Problem requirements: Copy out the entire virtual piano tutor description below, word for word.

/virtual-tutor

A virtual tutor to teach you how to play the piano. Built entirely using openCV.

Primary LanguagePythonMIT LicenseMIT

Virtual-tutor

A virtual tutor to teach you how to play the piano. Built entirely using openCV. The virtual piano is an interface that allows users to simulate a musical instrument by printing a template on a sheet of paper. The user then ’plays’ the virtual instrument as if it were a real one. The user records this with a video camera, feeds the video to the application, and appropriate music is generated by the application. This is achieved by calibration of the template, detecting the position of fingers, identifying the hit position and playing notes corresponding to that position.

Previous work & Challenges

Suteparuk[3] leverages the change in activity maps caused by the depression of actual piano keys to detect keypresses. The problem with this approach is that in the case of a virtual piano, we have no key depression to leverage to detect keypresses. This scenario is much harder to detect as touches to the paper could be for a few microseconds and hence our system needs to work in real time. Rastogi and Joshi explored the idea of virtual musical instruments for multiple instruments with intriguing results[1]. They use a marker and detect the position of the marker tip to achieve a keypress. The problem with that is that a. We are restricted to the number of markers one person can hold to play b. The learning of playing this virtual instrument does not contribute to the case where one plays an actual piano. One idea that is explored in this paper is playing the instrument using fingers instead of using a specialized marker. Our work focuses on improving the constraints of this system by allowing users to play virtual piano without any form of specialized markers, with their bare hands.

Data under study:
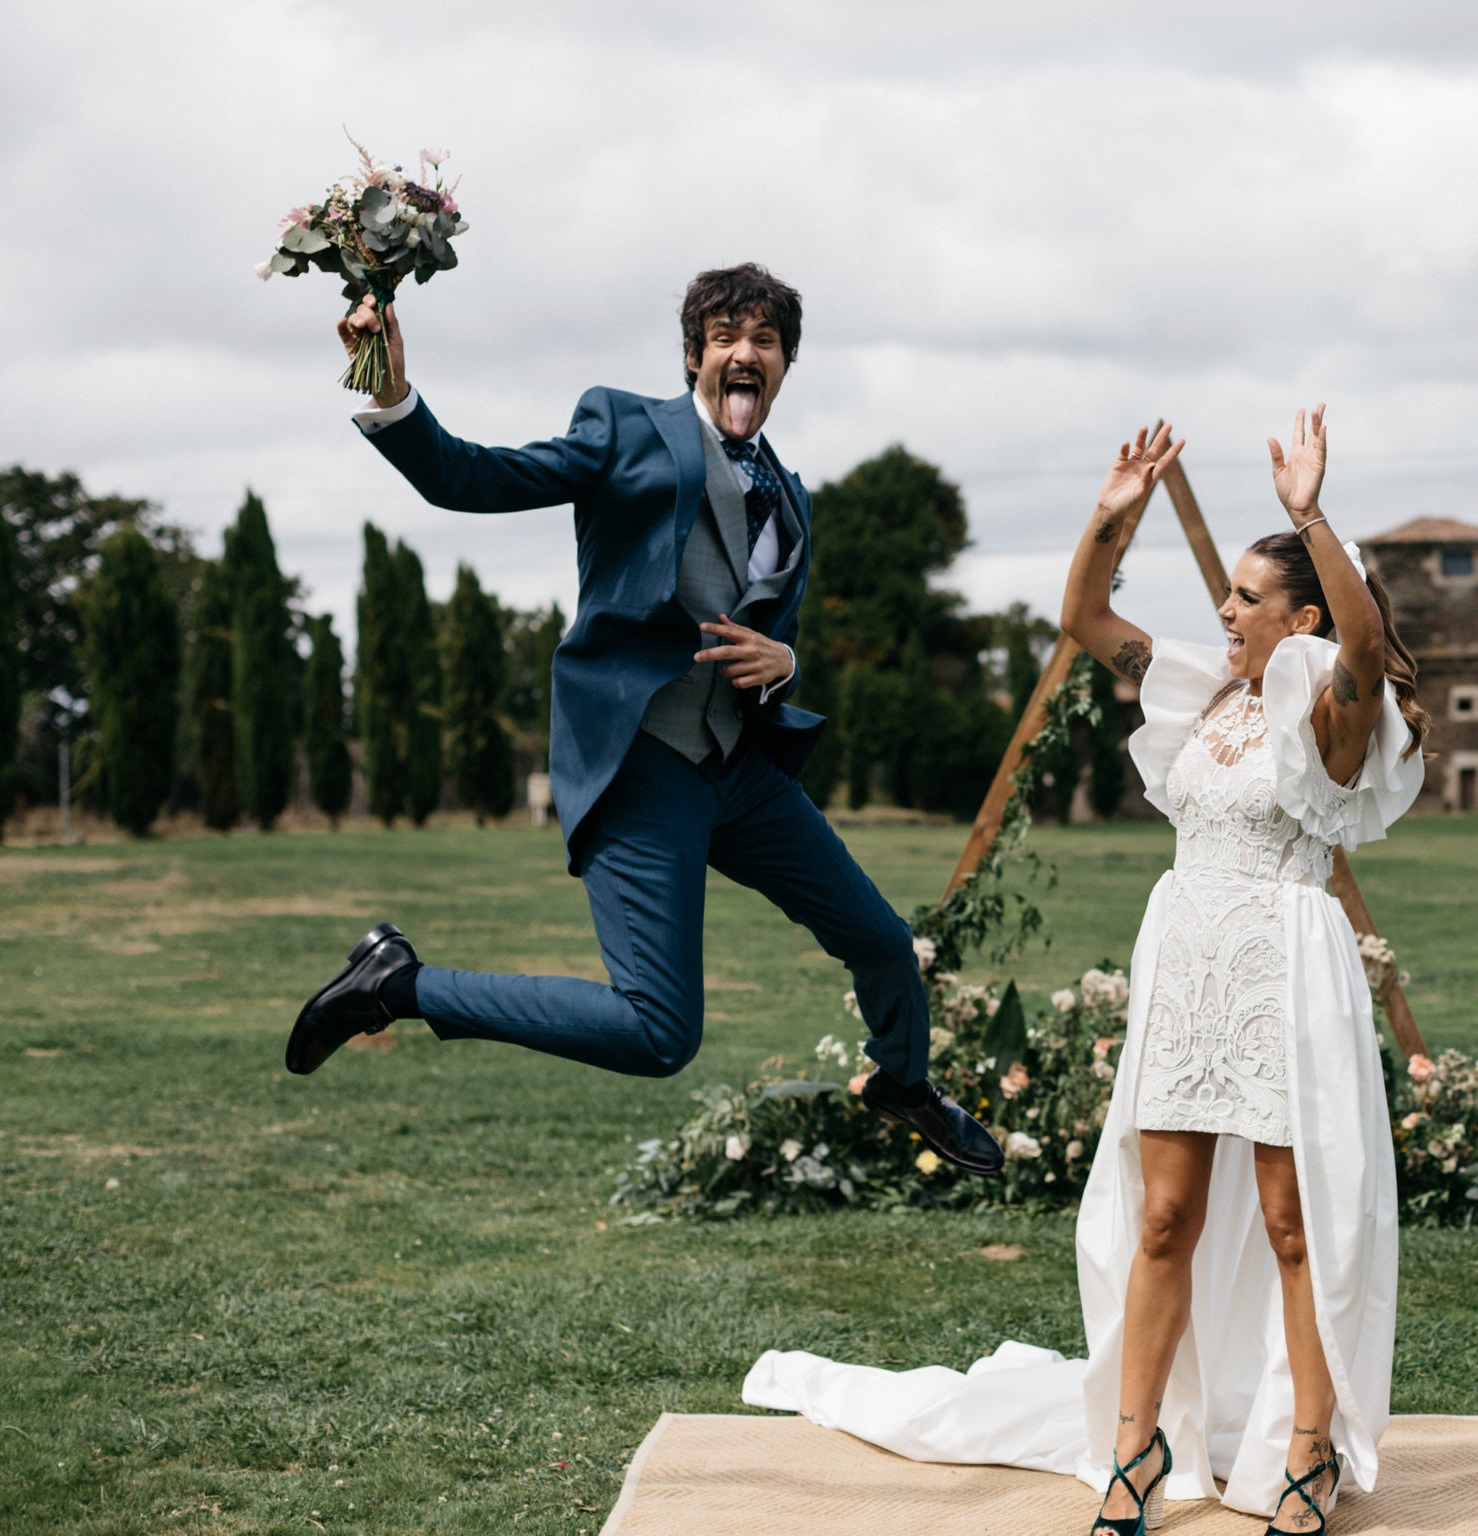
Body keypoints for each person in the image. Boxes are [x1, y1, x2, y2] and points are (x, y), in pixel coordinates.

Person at [742, 406, 1428, 1534]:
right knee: (1160, 1217)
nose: (1225, 611)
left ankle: (1305, 1449)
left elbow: (1361, 648)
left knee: (1294, 1224)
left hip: (1283, 973)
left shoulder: (1329, 717)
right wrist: (1110, 518)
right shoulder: (1203, 691)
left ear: (1297, 615)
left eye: (1248, 600)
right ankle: (1131, 1445)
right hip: (1185, 960)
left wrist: (1309, 512)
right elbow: (1080, 618)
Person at [282, 263, 1000, 1180]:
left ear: (785, 364)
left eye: (766, 341)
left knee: (885, 945)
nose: (747, 353)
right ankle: (397, 986)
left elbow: (767, 640)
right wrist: (389, 393)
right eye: (727, 336)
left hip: (738, 770)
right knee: (659, 1033)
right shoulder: (625, 429)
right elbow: (470, 477)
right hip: (644, 760)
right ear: (698, 354)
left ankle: (902, 1082)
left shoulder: (793, 496)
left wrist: (787, 664)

Written reply:
/virtual-tutor

A virtual tutor to teach you how to play the piano. Built entirely using openCV.

Primary LanguagePythonMIT LicenseMIT

Virtual-tutor

A virtual tutor to teach you how to play the piano. Built entirely using openCV. The virtual piano is an interface that allows users to simulate a musical instrument by printing a template on a sheet of paper. The user then ’plays’ the virtual instrument as if it were a real one. The user records this with a video camera, feeds the video to the application, and appropriate music is generated by the application. This is achieved by calibration of the template, detecting the position of fingers, identifying the hit position and playing notes corresponding to that position.

Previous work & Challenges

Suteparuk[3] leverages the change in activity maps caused by the depression of actual piano keys to detect keypresses. The problem with this approach is that in the case of a virtual piano, we have no key depression to leverage to detect keypresses. This scenario is much harder to detect as touches to the paper could be for a few microseconds and hence our system needs to work in real time. Rastogi and Joshi explored the idea of virtual musical instruments for multiple instruments with intriguing results[1]. They use a marker and detect the position of the marker tip to achieve a keypress. The problem with that is that a. We are restricted to the number of markers one person can hold to play b. The learning of playing this virtual instrument does not contribute to the case where one plays an actual piano. One idea that is explored in this paper is playing the instrument using fingers instead of using a specialized marker. Our work focuses on improving the constraints of this system by allowing users to play virtual piano without any form of specialized markers, with their bare hands.